The intracellular molecular pathways involved in radiation-induced nephropathy are still poorly understood. Glomerular endothelial cells are key components of the structure and function of the glomerular filtration barrier but little is known about the mechanisms implicated in their injury and repair. The current study establishes the response of immortalized human glomerular endothelial cells (GEnC) to ionizing radiation (IR). We investigated the role of sphingolipids and the lipid-modifying enzyme sphingomyelin phosphodiesterase acid-like 3b (SMPDL3b) in radiation-induced GEnC damage.
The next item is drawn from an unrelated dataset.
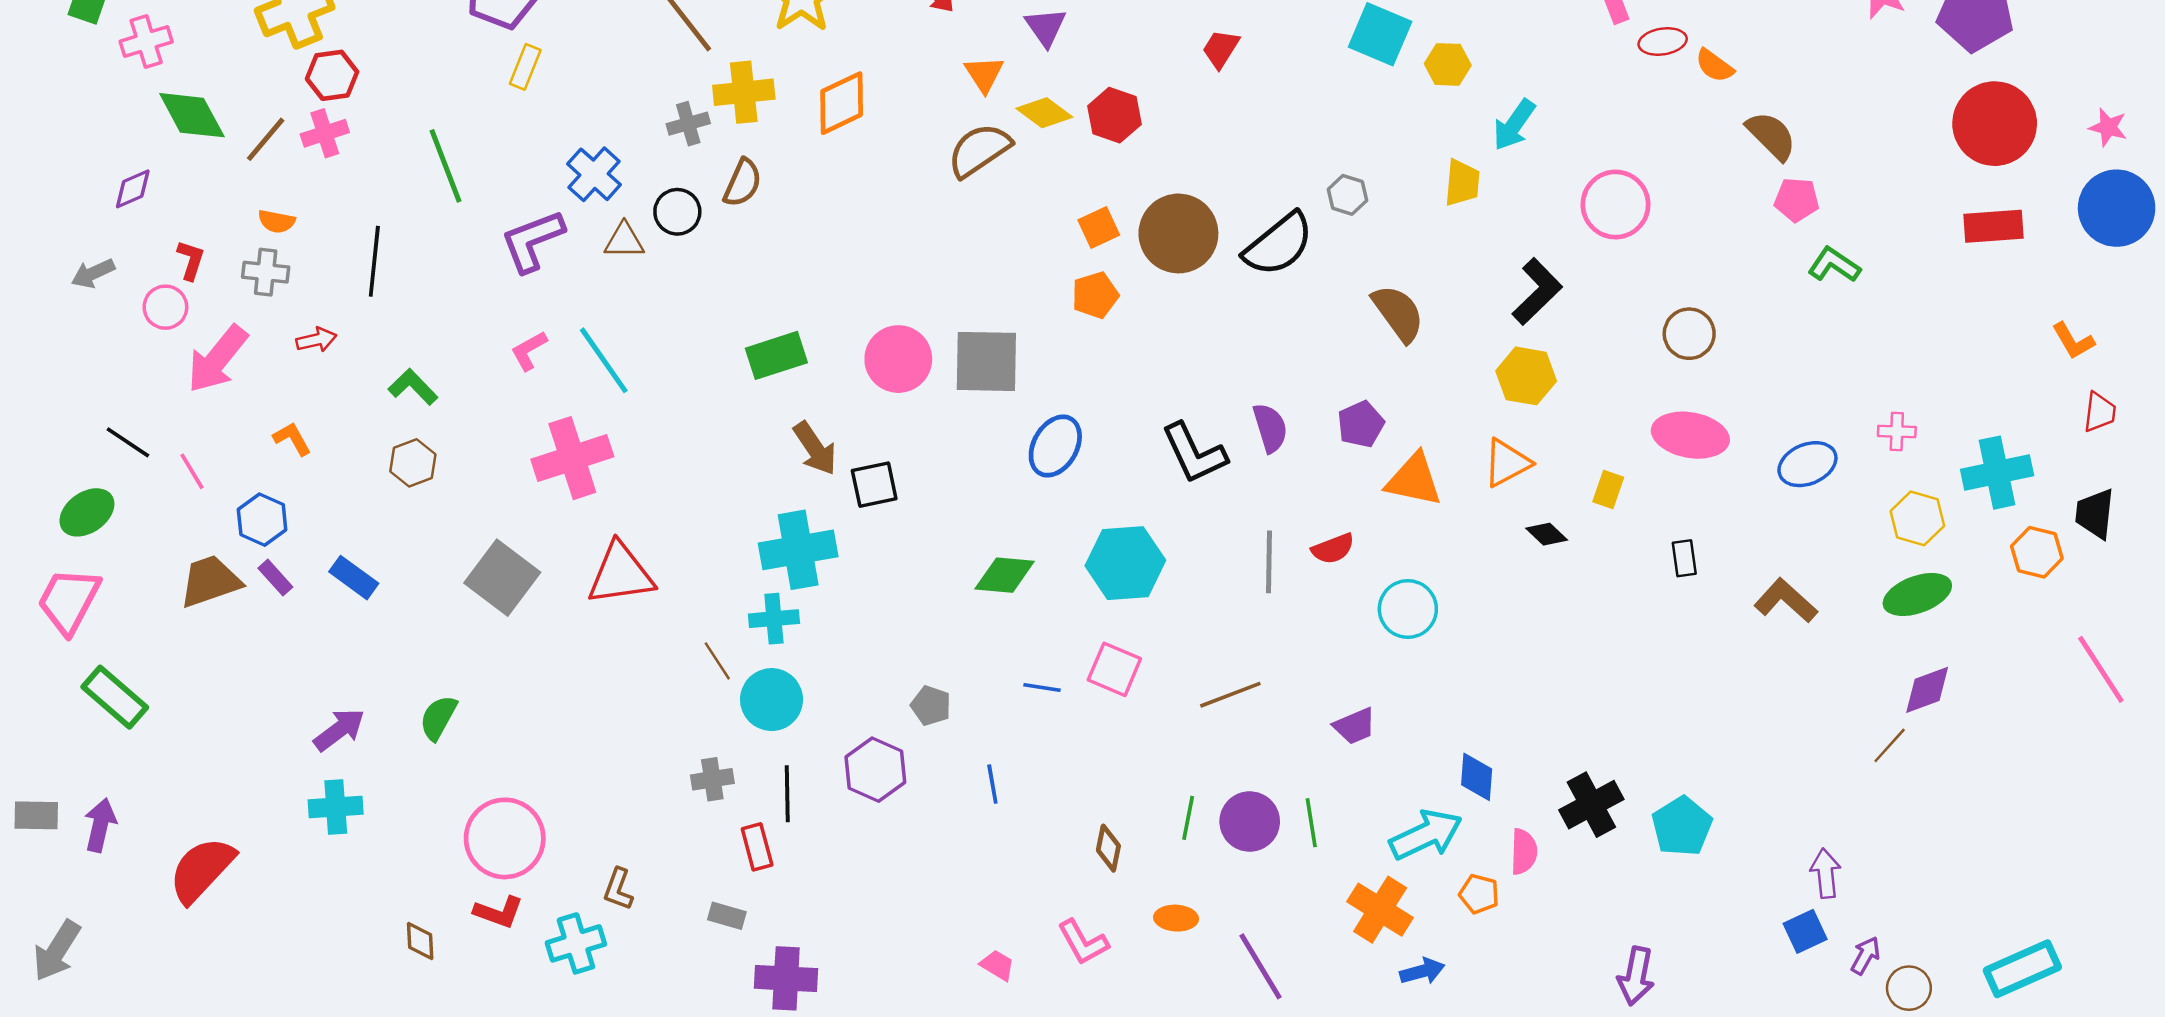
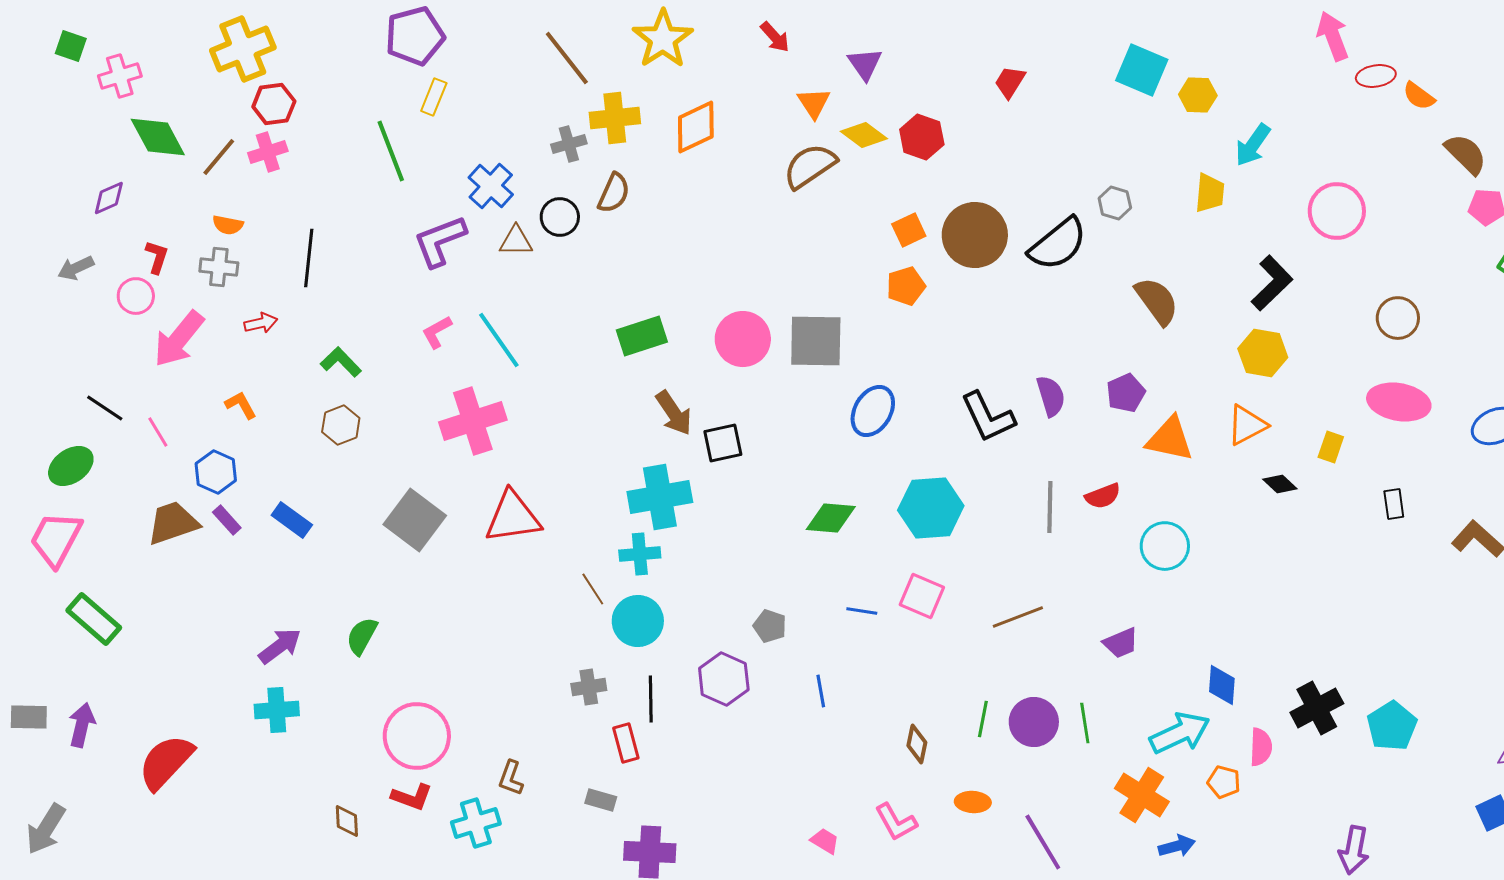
green line: (446, 166) -> (391, 151), moved

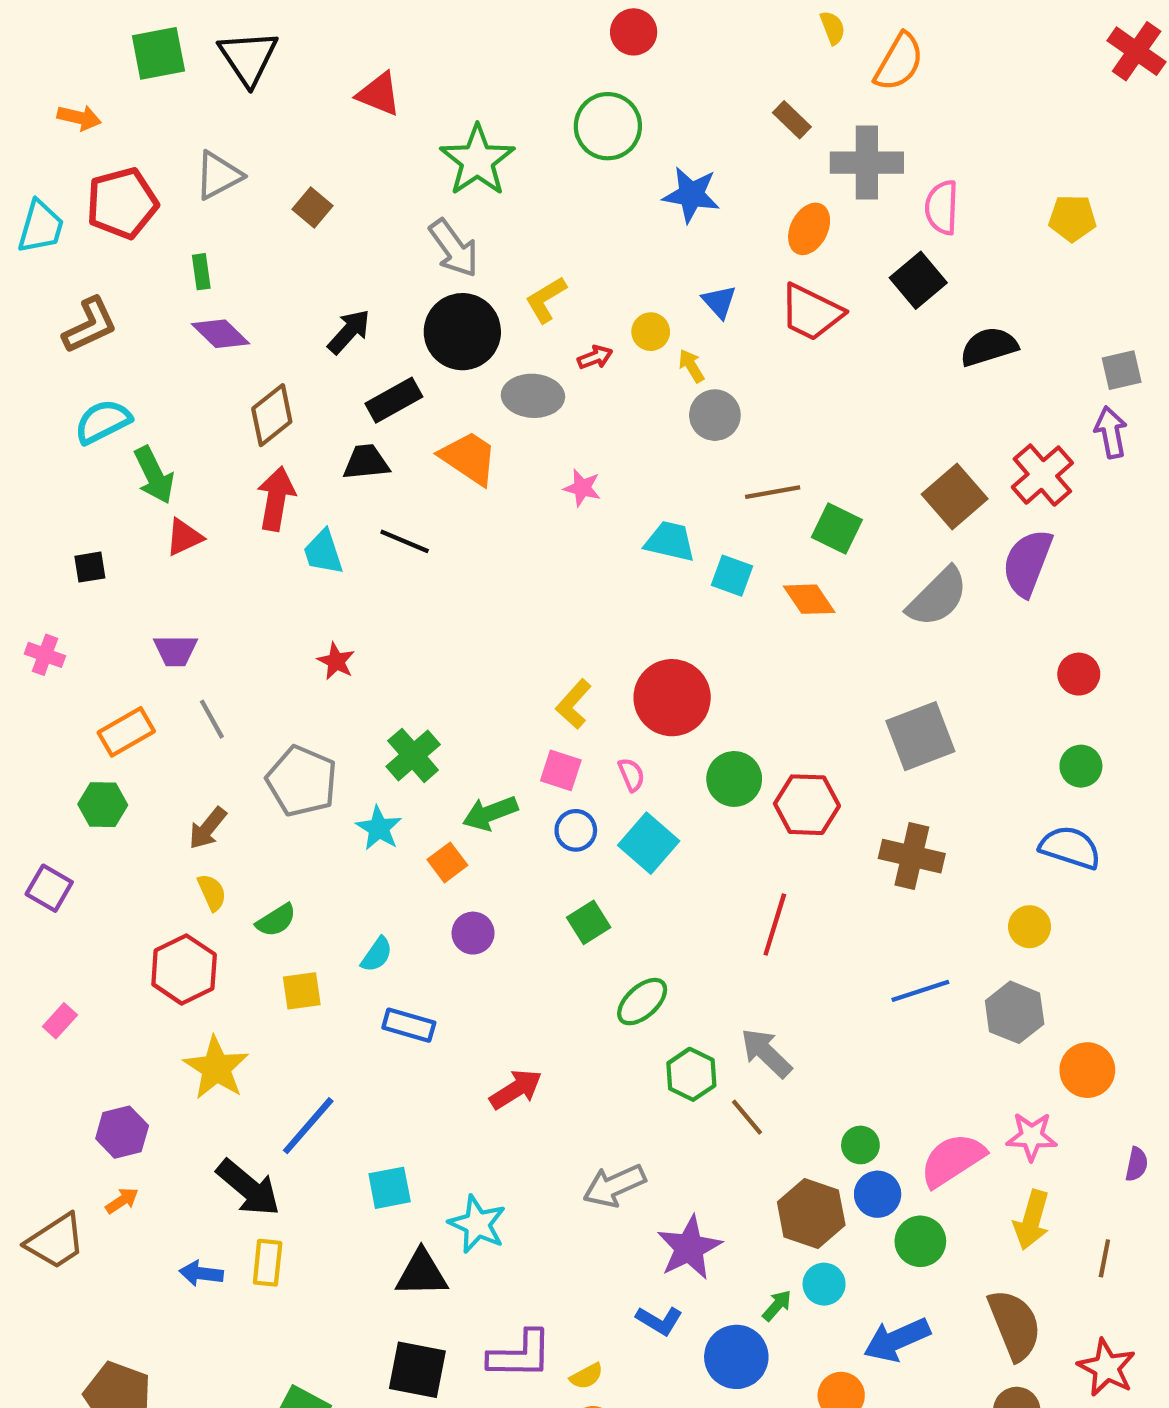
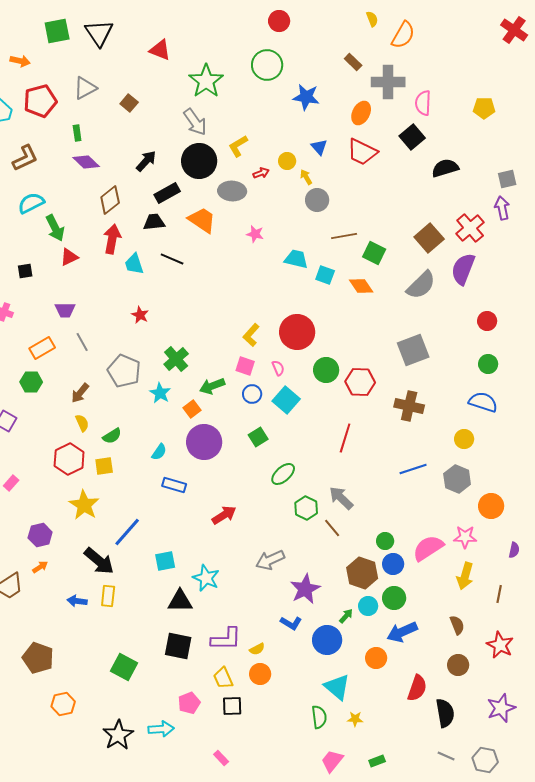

After delivering a single dose of radiation, long and very-long-chain ceramide species, and the expression levels of SMPDL3b were elevated. In contrast, levels of ceramide-1-phosphate (C1P) dropped in a time-dependent manner although mRNA and protein levels of ceramide kinase (CERK) remained stable. Treatment with C1P or knocking down SMPDL3b partially restored cell survival and conferred radioprotection. We also report a novel role for the NADPH oxidase enzymes (NOXs), namely NOX1, and NOX-derived reactive oxygen species (ROS) in radiation-induced GEnC damage. Subjecting cultured endothelial cells to radiation was associated with increased NOX activity and superoxide anion generation. Silencing NOX1 using NOX1-specific siRNA mitigated radiation-induced oxidative stress and cellular injury. In addition, we report a novel connection between NOX and SMPDL3b. Treatment with the NOX inhibitor, GKT, decreased radiation-induced cellular injury and restored SMPDL3b basal levels of expression. Our findings indicate the importance of SMPDL3b as a potential therapeutic target in radiation-induced kidney damage.
细胞内分子途径参与放射性肾病仍知之甚少。肾小球内皮细胞是肾小球滤过屏障的结构和功能的关键组成部分,但很少有关于它们的损伤和修复的机制。目前的研究建立了永生化人肾小球内皮细胞(GEnC)对电离辐射(IR)的反应。我们研究了鞘脂类和脂质修饰酶神经酰胺磷酸二酯酶酸样 3b(SMPDL3b)在放射性 GEnC 损伤中的作用。在单次剂量的辐射后,长链和超长链神经酰胺物质的表达水平升高。相比之下,神经酰胺-1-磷酸(C1P)的水平呈时间依赖性下降,尽管 ceramide kinase(CERK)的 mRNA 和蛋白水平保持稳定。用 C1P 或敲低 SMPDL3b 处理部分恢复细胞存活并提供放射保护。我们还报告了 NADPH 氧化酶(NOXs),即 NOX1 和 NOX 衍生的活性氧(ROS)在放射性 GEnC 损伤中的新作用。将培养的内皮细胞暴露于辐射会导致 NOX 活性增加和超氧阴离子生成增加。用 NOX1 特异性 siRNA 沉默 NOX1 减轻了辐射诱导的氧化应激和细胞损伤。此外,我们报告了 NOX 和 SMPDL3b 之间的新联系。用 NOX 抑制剂 GKT 处理可减少辐射诱导的细胞损伤并恢复 SMPDL3b 的基础表达水平。我们的研究结果表明 SMPDL3b 作为一种潜在的治疗靶点在放射性肾损伤中的重要性。